Na prática, esses animais produzem em média de 20–25 litros, com lotes intensivos chegando a 30 litros/dia. Segundo dados da Associação Brasileira de Criadores de Gado Jersey, o mercado chega a pagar de R$0,15 a R$ 0,40 no litro do leite em função do maior teor de sólidos totais, variável de acordo com a região e o laticínio.
Gir leiteira e Sindi: zebuínas leiteiras adaptadas ao calor
A Gir leiteira é a raça zebuína de maior destaque para leite, amplamente utilizada como base para o cruzamento Girolando; combina rusticidade e produção sob calor e parasitas.
A raça Sindi, também zebuína, é rústica, de porte menor, com dupla aptidão, importante para regiões semiáridas.
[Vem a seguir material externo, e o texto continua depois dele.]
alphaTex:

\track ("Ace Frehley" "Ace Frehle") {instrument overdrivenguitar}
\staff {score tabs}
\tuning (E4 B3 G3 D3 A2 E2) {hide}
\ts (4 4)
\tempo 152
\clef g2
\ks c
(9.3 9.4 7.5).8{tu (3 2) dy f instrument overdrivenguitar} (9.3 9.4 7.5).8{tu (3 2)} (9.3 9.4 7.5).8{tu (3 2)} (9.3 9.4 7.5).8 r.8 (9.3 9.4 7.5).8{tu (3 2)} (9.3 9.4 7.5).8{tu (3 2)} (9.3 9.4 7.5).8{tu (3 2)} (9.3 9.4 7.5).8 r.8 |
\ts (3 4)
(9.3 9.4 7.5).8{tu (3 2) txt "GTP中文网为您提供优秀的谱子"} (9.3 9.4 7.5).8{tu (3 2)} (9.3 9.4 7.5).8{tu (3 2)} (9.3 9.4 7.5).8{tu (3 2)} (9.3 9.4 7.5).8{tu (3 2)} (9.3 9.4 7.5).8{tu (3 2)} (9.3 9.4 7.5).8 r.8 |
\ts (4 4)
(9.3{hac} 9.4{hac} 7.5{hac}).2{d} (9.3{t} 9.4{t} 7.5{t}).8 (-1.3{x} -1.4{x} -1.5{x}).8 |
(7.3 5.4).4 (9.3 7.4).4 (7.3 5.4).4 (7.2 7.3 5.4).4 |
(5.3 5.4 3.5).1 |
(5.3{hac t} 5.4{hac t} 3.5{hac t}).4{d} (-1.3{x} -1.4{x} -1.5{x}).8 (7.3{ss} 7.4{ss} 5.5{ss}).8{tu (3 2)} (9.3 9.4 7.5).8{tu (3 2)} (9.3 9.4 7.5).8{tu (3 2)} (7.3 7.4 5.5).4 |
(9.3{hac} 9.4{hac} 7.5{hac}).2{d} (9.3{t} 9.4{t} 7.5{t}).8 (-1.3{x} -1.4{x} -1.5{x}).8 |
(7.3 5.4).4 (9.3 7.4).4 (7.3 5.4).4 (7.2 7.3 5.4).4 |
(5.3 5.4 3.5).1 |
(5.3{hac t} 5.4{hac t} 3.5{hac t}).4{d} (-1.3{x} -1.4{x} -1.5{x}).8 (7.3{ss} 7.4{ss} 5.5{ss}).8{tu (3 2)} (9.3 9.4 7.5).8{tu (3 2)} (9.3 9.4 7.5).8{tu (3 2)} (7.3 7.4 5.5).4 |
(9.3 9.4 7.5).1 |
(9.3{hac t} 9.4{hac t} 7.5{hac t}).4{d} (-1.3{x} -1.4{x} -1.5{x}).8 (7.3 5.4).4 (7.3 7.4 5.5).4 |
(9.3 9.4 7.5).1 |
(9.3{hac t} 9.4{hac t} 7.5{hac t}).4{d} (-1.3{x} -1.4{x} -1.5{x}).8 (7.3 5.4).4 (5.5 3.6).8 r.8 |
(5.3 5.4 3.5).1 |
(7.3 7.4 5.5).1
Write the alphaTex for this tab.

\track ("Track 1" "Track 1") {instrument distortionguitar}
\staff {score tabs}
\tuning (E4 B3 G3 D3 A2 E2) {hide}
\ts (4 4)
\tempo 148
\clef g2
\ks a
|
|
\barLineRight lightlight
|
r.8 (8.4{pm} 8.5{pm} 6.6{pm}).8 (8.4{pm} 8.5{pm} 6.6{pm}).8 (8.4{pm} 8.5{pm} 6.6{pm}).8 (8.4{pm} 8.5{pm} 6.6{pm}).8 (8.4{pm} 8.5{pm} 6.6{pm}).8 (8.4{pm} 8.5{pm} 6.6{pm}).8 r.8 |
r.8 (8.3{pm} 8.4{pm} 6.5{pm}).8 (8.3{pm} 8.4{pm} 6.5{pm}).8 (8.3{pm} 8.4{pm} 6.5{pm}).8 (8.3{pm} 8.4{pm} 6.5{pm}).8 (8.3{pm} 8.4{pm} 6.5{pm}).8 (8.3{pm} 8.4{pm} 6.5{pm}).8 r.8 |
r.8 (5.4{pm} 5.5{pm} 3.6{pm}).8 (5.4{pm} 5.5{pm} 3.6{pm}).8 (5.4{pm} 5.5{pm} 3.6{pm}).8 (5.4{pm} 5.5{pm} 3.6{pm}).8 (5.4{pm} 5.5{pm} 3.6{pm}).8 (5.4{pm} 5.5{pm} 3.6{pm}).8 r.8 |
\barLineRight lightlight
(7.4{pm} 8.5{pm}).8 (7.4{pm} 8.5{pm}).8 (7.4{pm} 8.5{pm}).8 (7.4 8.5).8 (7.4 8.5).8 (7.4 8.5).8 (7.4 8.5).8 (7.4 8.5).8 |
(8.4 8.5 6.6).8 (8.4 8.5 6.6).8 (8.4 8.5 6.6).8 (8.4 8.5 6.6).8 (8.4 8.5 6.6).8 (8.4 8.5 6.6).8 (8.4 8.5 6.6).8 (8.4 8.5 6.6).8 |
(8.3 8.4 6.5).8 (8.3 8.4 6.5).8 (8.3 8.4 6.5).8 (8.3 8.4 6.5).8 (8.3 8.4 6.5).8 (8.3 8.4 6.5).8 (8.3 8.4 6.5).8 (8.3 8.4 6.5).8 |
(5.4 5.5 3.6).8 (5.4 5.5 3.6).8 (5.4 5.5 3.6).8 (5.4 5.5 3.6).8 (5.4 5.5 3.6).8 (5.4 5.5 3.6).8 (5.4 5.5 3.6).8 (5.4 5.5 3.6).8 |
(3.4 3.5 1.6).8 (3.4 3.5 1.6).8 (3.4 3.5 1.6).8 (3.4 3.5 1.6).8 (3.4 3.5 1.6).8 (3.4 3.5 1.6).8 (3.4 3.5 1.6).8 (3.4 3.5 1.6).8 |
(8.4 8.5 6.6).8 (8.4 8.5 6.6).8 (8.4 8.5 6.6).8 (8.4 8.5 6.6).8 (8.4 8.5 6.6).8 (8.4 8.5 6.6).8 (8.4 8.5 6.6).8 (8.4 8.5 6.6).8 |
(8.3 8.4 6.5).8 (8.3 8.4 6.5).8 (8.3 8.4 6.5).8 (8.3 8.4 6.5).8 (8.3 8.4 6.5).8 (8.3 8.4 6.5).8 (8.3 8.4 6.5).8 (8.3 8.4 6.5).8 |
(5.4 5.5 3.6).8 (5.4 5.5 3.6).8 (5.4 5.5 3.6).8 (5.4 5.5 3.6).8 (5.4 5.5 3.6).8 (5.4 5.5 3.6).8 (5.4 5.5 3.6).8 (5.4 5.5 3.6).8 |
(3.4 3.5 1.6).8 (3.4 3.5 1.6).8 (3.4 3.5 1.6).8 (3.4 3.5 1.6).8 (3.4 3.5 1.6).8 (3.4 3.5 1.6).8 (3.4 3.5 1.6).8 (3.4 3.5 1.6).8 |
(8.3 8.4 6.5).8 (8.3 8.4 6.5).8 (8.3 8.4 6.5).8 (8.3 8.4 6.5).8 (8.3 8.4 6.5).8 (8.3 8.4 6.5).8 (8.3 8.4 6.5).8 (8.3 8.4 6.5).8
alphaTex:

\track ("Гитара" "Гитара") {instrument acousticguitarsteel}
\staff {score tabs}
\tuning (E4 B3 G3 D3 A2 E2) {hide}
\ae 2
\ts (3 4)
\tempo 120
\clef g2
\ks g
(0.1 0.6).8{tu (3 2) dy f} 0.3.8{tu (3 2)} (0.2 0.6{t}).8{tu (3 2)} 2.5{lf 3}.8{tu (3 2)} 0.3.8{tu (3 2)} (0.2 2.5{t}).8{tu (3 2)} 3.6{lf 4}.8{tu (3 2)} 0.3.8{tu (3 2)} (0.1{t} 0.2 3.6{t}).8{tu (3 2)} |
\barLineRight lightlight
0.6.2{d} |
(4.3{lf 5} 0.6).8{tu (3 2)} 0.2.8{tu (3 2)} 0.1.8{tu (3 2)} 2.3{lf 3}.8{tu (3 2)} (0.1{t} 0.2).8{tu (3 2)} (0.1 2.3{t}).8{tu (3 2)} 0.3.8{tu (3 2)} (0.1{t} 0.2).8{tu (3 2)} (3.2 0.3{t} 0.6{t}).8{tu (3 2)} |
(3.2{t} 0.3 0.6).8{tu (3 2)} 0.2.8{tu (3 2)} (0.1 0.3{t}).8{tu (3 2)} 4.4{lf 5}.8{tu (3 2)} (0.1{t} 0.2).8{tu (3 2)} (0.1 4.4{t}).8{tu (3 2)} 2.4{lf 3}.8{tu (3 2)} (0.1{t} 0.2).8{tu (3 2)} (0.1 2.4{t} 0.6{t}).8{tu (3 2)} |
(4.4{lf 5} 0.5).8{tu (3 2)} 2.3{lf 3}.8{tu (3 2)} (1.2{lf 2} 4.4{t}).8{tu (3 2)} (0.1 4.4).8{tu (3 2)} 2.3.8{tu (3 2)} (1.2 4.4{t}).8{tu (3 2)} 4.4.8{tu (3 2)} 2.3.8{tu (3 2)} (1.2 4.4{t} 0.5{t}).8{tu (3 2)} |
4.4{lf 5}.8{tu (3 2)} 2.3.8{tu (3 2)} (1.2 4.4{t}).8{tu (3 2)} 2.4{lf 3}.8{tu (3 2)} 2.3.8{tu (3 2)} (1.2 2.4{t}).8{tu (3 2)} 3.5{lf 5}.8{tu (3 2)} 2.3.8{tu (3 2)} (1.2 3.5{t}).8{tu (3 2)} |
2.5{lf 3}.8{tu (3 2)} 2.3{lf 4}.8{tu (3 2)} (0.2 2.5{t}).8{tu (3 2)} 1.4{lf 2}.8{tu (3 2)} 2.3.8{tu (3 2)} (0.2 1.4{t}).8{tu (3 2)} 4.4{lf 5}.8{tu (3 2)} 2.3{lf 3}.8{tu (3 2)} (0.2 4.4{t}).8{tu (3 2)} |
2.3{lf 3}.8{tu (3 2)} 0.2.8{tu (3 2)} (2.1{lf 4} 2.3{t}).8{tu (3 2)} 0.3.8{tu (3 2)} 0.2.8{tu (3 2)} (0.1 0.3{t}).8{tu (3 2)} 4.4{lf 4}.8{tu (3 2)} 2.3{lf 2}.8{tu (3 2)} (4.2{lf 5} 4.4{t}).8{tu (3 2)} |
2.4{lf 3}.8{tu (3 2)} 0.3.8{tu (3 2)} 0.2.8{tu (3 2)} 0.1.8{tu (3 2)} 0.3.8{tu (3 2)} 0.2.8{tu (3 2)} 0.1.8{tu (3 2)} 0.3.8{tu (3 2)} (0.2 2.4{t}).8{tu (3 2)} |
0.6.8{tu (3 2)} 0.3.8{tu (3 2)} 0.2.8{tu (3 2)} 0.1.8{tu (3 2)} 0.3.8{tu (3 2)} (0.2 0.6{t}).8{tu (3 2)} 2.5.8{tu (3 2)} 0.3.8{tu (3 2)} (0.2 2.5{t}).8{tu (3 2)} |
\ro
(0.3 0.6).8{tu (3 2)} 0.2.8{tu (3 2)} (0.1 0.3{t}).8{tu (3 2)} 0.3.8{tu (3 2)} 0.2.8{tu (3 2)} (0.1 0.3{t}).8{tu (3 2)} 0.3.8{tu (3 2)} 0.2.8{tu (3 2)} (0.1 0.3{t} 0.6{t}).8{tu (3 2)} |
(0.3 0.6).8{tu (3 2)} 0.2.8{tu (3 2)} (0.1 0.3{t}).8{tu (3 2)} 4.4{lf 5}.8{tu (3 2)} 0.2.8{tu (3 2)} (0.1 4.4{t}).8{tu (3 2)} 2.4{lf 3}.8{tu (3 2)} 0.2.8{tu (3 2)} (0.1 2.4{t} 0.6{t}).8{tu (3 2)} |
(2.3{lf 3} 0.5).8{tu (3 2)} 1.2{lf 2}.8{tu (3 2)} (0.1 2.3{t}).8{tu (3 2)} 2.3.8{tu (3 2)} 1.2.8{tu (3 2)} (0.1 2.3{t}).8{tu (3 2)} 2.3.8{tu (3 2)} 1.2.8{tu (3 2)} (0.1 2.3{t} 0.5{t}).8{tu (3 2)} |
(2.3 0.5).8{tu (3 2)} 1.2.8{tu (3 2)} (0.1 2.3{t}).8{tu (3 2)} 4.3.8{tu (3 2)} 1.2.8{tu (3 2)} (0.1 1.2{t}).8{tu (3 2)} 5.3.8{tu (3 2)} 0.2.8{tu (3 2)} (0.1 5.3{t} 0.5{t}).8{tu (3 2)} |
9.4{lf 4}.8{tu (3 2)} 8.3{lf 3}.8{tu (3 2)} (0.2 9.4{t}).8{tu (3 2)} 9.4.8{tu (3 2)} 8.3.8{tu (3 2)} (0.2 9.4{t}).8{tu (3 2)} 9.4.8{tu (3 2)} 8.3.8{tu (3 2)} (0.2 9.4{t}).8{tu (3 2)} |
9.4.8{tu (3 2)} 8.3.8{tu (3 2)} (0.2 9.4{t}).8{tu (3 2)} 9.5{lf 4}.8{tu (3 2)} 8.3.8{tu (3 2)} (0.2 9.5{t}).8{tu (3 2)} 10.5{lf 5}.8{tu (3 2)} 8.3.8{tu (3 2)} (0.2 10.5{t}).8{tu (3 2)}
A Embrapa Semiárido mantém um núcleo de conservação com pureza genética certificada (ABCZ), visando difusão de material adaptado ao calor e baixa disponibilidade hídrica.
Apesar das raças Gir e Sindi não liderarem em volume de produção, quando comparadas à raça Holandesa, trazem robustez a sistemas de clima quente e seco, sendo estratégicas em cruzamentos para resiliência e longevidade.
Girolando: a base da produção nacional e o equilíbrio entre volume e adaptação
A raça de vaca leiteira Girolando, oriunda do cruzamento entre a raça Holandesa e Gir, foi desenhada para os trópicos e se tornou a raça dominante em termos de presença nos rebanhos e leite produzido no Brasil.
A Associação Girolando reporta que a raça é responsável por cerca de 80% do leite produzido no país, graças à alta rusticidade, fertilidade e capacidade de produção em diferentes sistemas de pasto intensivo a confinamento.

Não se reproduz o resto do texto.